* _Excerpt_:
'''
He who becomes intoxicated with wine staggers, but he who becomes intoxicated with the Holy Spirit is rooted in Christ. Drunkenness makes a person forget what he knows; the “filling of the Spirit”, instead, brings understanding of things that were not formerly known.

The inebriation that comes from the Holy Spirit thus purifies of sin, renews the heart in fervor and enlightens the mind by a special knowledge of God—not a rational but an intuitive, experiential knowledge, accompanied by inner joy.

The Holy Spirit, when received in the sacraments and especially in the Eucharist (The Lord’s Supper), gives the soul a kind of intoxication that has nothing disordered or superficial about it. Rather this intoxication takes the soul beyond its normal experience, beyond its poverty and powerlessness, into a state of grace where there is no room for doubts, regrets or self-absorption but only for joy and thanksgiving. The soul is rooted in Christ.

The Holy Spirit has come to abide in you; do not make him withdraw; do not exclude him from your heart in any way. He is a good guest; He found you empty and He filled you; He found you hungry and He satisfied you; He found you thirsty and He has intoxicated you. May He truly intoxicate you! The Apostle said, “Do not be drunk with wine which leads to debauchery.” Then, as if to clarify what we should be intoxicated with, he adds, “But be filled with the Spirit, addressing one another in psalms and hymns and spiritual songs, singing and making melody to the Lord with all your heart” (see Ephesians 5:18ff). Doesn’t a person who rejoices in the Lord and sings to Him exuberantly seem like a person who is drunk? I like this kind of intoxication. The Spirit of God is both drink and light.1

This quote  from Augustine  gives us an idea of the understanding of Christian life at that time. Notice that the remarks do not apply to the life of a privileged few, the mystics, but apply to all baptized believers. When spiritually intoxicated, a person is out of his mind not because he is bereft of reason, as is the case with wine or drugs, but because he passes beyond reason into the light of God.

In Jesus’ life the cross was not merely the wood upon which he was hung at the end. Thomas à Kempis emphasized in the Imitation of Christ that Jesus’ whole life was the cross and suffering. His life of humility and obedience to the Father, His role as a “servant” of men (see Mark 10:45; John 13:13–16) and His proclamation of the Good News—all these comprised the cross.
'''
* _Material provided_:
'''
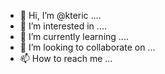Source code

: - 👋 Hi, I’m @kteric ....
- 👀 I’m interested in ....
- 🌱 I’m currently learning ....
- 💞️ I’m looking to collaborate on ...
- 📫 How to reach me ...

<!---
kteric/kteric is a ✨ special ✨ repository because its `README.md` (this file) appears on your GitHub profile.
You can click the Preview link to take a look at your changes.
--->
'''
* _Tasks and exercises_:
1. Reproduce word for word everything in the passage on spiritual intoxication from "In Jesus’ life" down to "comprised the cross.".
2. Answer these questions from the passage on spiritual intoxication:
(a) In which sacrament especially, according to the passage, is the Holy Spirit received?
(b) Who emphasized in the Imitation of Christ that Jesus' whole life was the cross and suffering?
(c) What Bible reference is given for the words "But be filled with the Spirit"?
3. Extend the passage on spiritual intoxication, picking up from its final sentence.

* _Written responses_:
1.
In Jesus’ life the cross was not merely the wood upon which he was hung at the end. Thomas à Kempis emphasized in the Imitation of Christ that Jesus’ whole life was the cross and suffering. His life of humility and obedience to the Father, His role as a “servant” of men (see Mark 10:45; John 13:13–16) and His proclamation of the Good News—all these comprised the cross.

2.
(a) The Eucharist (The Lord's Supper).
(b) Thomas à Kempis.
(c) Ephesians 5:18ff.

3.
To accomplish these things Jesus received the Holy Spirit (see Luke 3:21–22; 4:18–19), and by His faithful fulfillment of all these things He Himself became, through the Resurrection, “a life-giving spirit” (1 Corinthians 15:45), the giver of the Spirit to the Church.

And how are we to become more like Jesus? This is another answer that is found in the whole New Testament: by denying the flesh to live according to the Spirit. The flesh belongs to the old man, which is egotistical, inclined to evil and disordered desires, rebellious toward God and surrendered to the world. “Those who belong to Christ Jesus have crucified the flesh with its passions and desires. If we live by the Spirit, let us also be guided by the Spirit” (Galatians 5:24–25).

If “by the Spirit you put to death the deeds of the body, you will live” (see Romans 8:13). As in the days of Elijah (see 1 Kings 18:38), the fire that comes down from heaven only falls on the wood that is prepared for burning!

What is this death we are talking about? It is nothing depressing or sad; it is “being born again” to new life, a “new birth,” as Jesus said to Nicodemus. More concretely, in Paul’s words, it signifies no longer living only for ourselves but living in conformity with the resurrected Christ. It means opening ourselves to others with humility, obedience, charity and brotherly service.

The wine of the cross is the only wine that produces the intoxication of the Spirit!

Disciples: “Grant us to sit, one at your right hand and one at your left, in your glory.”

Jesus: “Are you able to drink the cup that I drink or to be baptized with the baptism with which I am baptized?”

Disciples: “We are able.”

Jesus: “The cup that I drink you will drink; and the baptism with which I am baptized you will be baptized.” (See Mark 10:37–39)

This dialogue, like all the others in which Jesus was involved, is not in the past but is always occurring. To every disciple who asks Him—as we ourselves do—to be at His right hand in glory and to have the joy of His Spirit, Jesus lovingly shows the way: to drink His cup, to receive the baptism He received! We need to discover, then, how the Spirit is calling Jesus’ disciples today and then move courageously in that direction. We need to listen to “what the Spirit says to the Churches” (Revelation 2:7) because He reminds us of the things Jesus required “if any one wants to be my disciple.

A disciple “filled with and under the control of the Holy Spirit.”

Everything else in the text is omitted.